Required action: Would you please return the data below verbatim, without its pictures?

Study material section start

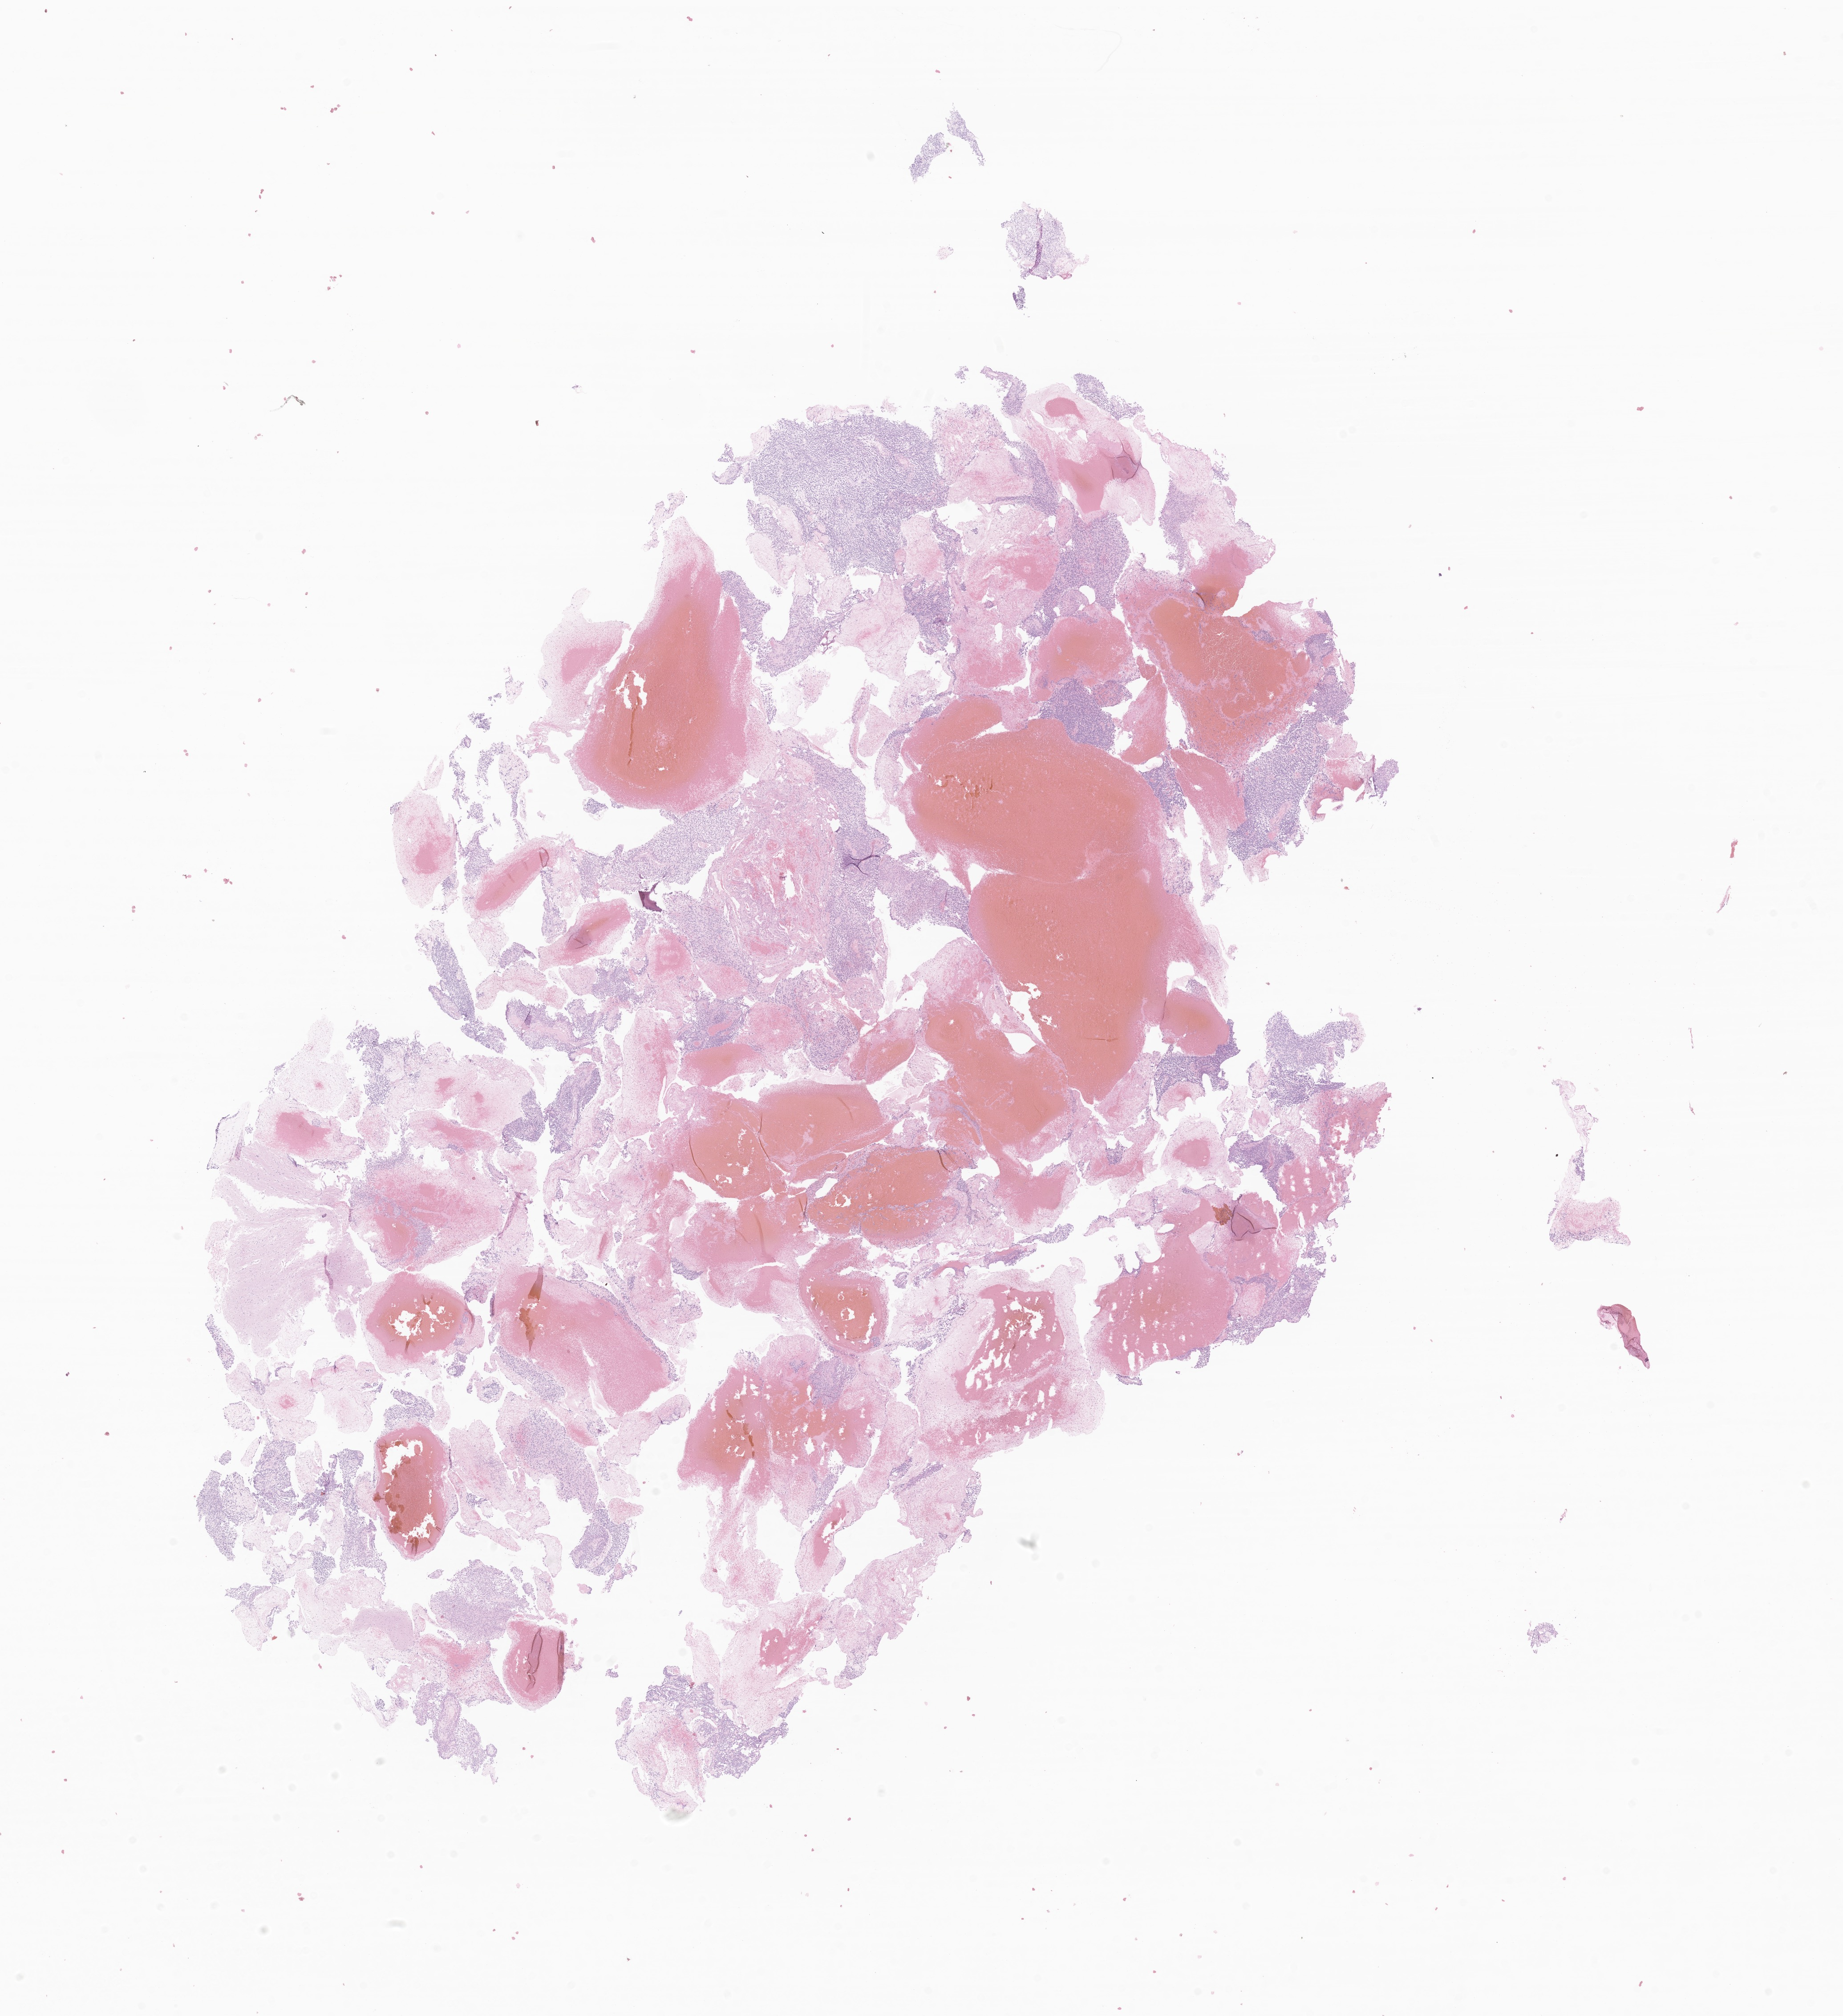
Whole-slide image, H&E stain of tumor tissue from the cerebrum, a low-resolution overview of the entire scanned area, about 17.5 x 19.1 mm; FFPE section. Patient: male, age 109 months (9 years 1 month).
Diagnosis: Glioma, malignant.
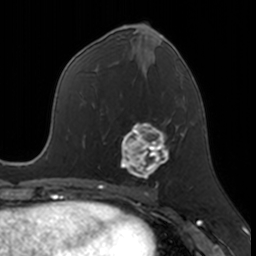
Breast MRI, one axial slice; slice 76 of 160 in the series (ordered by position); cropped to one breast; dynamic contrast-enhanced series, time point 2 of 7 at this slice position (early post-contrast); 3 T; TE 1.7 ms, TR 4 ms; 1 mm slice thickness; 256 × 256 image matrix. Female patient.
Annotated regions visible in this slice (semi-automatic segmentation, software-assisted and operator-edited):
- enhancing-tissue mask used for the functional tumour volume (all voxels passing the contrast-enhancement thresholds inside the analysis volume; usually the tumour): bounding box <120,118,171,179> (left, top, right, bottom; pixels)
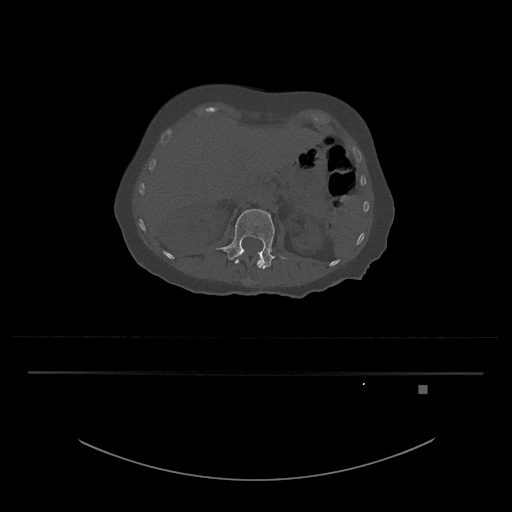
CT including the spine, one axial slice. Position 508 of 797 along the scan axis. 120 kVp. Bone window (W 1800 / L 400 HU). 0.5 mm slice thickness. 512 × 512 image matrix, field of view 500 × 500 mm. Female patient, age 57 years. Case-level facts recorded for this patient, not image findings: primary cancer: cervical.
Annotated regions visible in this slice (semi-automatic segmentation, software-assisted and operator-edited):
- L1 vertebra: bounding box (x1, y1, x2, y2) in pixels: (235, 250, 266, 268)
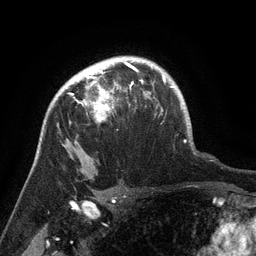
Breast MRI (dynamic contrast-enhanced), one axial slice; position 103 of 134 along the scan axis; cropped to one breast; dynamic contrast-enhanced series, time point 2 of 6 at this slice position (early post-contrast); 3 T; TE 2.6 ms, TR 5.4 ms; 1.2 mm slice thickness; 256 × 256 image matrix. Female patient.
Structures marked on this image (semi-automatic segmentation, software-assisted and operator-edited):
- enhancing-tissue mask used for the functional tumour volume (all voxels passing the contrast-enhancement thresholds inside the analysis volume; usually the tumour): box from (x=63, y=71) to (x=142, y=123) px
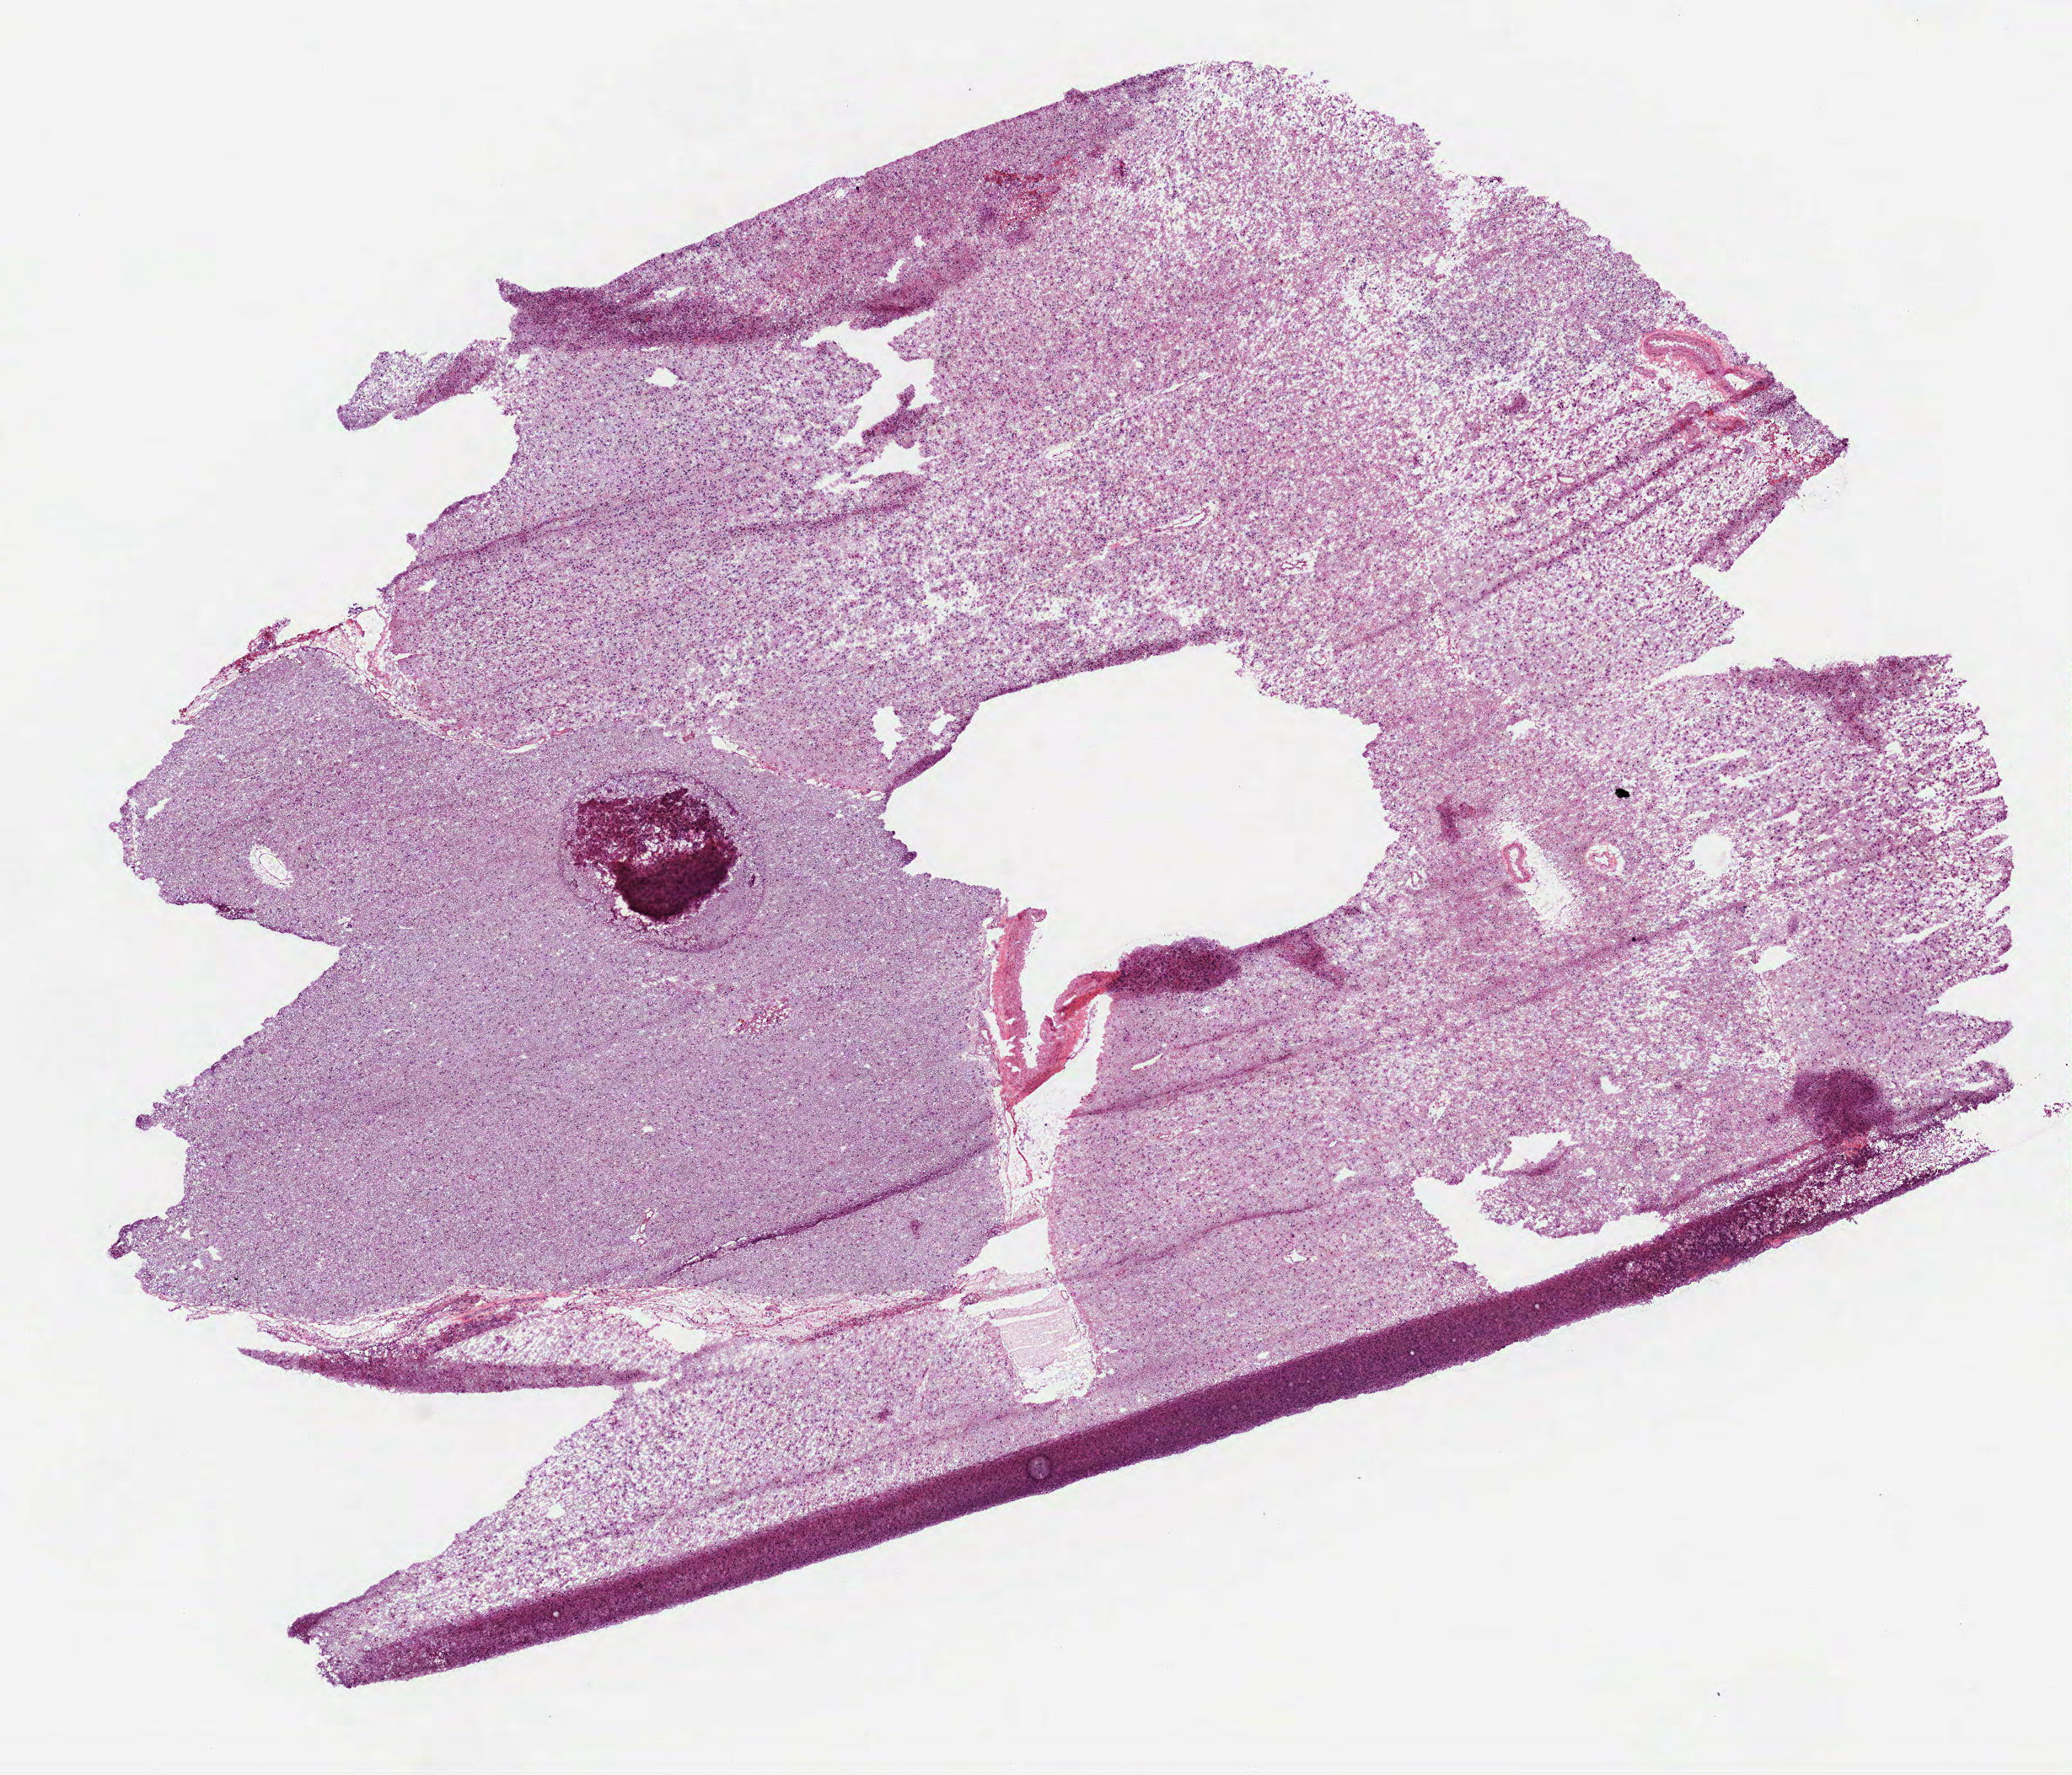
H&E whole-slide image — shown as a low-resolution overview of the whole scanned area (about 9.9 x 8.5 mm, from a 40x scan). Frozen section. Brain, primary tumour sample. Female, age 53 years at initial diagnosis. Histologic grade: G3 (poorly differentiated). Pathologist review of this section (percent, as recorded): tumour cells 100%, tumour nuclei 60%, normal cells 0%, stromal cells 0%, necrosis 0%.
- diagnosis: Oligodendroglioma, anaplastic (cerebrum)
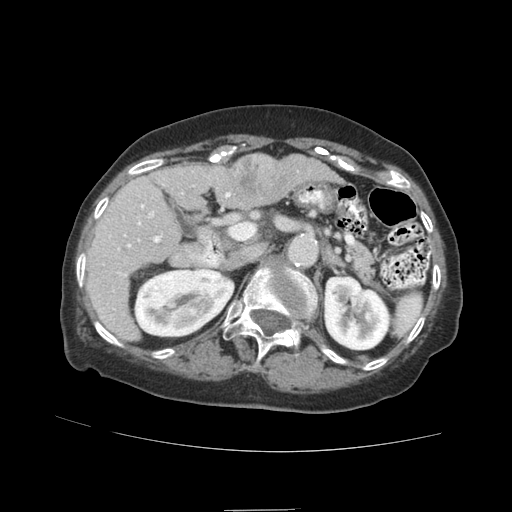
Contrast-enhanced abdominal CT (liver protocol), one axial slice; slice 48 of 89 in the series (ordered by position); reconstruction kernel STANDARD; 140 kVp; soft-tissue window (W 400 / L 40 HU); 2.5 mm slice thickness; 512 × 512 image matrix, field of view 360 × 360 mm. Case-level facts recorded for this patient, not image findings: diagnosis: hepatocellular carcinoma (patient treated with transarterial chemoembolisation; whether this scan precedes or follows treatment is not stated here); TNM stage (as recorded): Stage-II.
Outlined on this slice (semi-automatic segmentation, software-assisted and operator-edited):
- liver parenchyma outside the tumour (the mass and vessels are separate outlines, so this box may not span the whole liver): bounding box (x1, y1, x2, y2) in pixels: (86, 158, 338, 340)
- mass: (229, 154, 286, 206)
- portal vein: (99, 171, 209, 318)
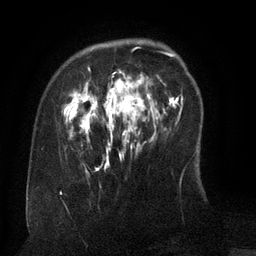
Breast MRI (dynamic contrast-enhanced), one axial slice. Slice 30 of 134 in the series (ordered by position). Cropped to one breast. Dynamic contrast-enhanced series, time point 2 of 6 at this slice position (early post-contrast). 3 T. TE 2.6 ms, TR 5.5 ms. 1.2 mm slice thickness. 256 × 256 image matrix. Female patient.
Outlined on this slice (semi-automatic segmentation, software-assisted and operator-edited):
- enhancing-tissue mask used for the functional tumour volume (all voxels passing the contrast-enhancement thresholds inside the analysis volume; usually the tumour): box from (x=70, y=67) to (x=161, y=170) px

Study material section end

Exercise result:
Whole-slide image, H&E stain of tumor tissue from the cerebrum, a low-resolution overview of the entire scanned area, about 17.5 x 19.1 mm; FFPE section. Patient: male, age 109 months (9 years 1 month).
Diagnosis: Glioma, malignant.
Breast MRI, one axial slice; slice 76 of 160 in the series (ordered by position); cropped to one breast; dynamic contrast-enhanced series, time point 2 of 7 at this slice position (early post-contrast); 3 T; TE 1.7 ms, TR 4 ms; 1 mm slice thickness; 256 × 256 image matrix. Female patient.
Annotated regions visible in this slice (semi-automatic segmentation, software-assisted and operator-edited):
- enhancing-tissue mask used for the functional tumour volume (all voxels passing the contrast-enhancement thresholds inside the analysis volume; usually the tumour): bounding box <120,118,171,179> (left, top, right, bottom; pixels)
CT including the spine, one axial slice. Position 508 of 797 along the scan axis. 120 kVp. Bone window (W 1800 / L 400 HU). 0.5 mm slice thickness. 512 × 512 image matrix, field of view 500 × 500 mm. Female patient, age 57 years. Case-level facts recorded for this patient, not image findings: primary cancer: cervical.
Annotated regions visible in this slice (semi-automatic segmentation, software-assisted and operator-edited):
- L1 vertebra: bounding box (x1, y1, x2, y2) in pixels: (235, 250, 266, 268)
Breast MRI (dynamic contrast-enhanced), one axial slice; position 103 of 134 along the scan axis; cropped to one breast; dynamic contrast-enhanced series, time point 2 of 6 at this slice position (early post-contrast); 3 T; TE 2.6 ms, TR 5.4 ms; 1.2 mm slice thickness; 256 × 256 image matrix. Female patient.
Structures marked on this image (semi-automatic segmentation, software-assisted and operator-edited):
- enhancing-tissue mask used for the functional tumour volume (all voxels passing the contrast-enhancement thresholds inside the analysis volume; usually the tumour): box from (x=63, y=71) to (x=142, y=123) px
H&E whole-slide image — shown as a low-resolution overview of the whole scanned area (about 9.9 x 8.5 mm, from a 40x scan). Frozen section. Brain, primary tumour sample. Female, age 53 years at initial diagnosis. Histologic grade: G3 (poorly differentiated). Pathologist review of this section (percent, as recorded): tumour cells 100%, tumour nuclei 60%, normal cells 0%, stromal cells 0%, necrosis 0%.
- diagnosis: Oligodendroglioma, anaplastic (cerebrum)
Contrast-enhanced abdominal CT (liver protocol), one axial slice; slice 48 of 89 in the series (ordered by position); reconstruction kernel STANDARD; 140 kVp; soft-tissue window (W 400 / L 40 HU); 2.5 mm slice thickness; 512 × 512 image matrix, field of view 360 × 360 mm. Case-level facts recorded for this patient, not image findings: diagnosis: hepatocellular carcinoma (patient treated with transarterial chemoembolisation; whether this scan precedes or follows treatment is not stated here); TNM stage (as recorded): Stage-II.
Outlined on this slice (semi-automatic segmentation, software-assisted and operator-edited):
- liver parenchyma outside the tumour (the mass and vessels are separate outlines, so this box may not span the whole liver): bounding box (x1, y1, x2, y2) in pixels: (86, 158, 338, 340)
- mass: (229, 154, 286, 206)
- portal vein: (99, 171, 209, 318)
Breast MRI (dynamic contrast-enhanced), one axial slice. Slice 30 of 134 in the series (ordered by position). Cropped to one breast. Dynamic contrast-enhanced series, time point 2 of 6 at this slice position (early post-contrast). 3 T. TE 2.6 ms, TR 5.5 ms. 1.2 mm slice thickness. 256 × 256 image matrix. Female patient.
Outlined on this slice (semi-automatic segmentation, software-assisted and operator-edited):
- enhancing-tissue mask used for the functional tumour volume (all voxels passing the contrast-enhancement thresholds inside the analysis volume; usually the tumour): box from (x=70, y=67) to (x=161, y=170) px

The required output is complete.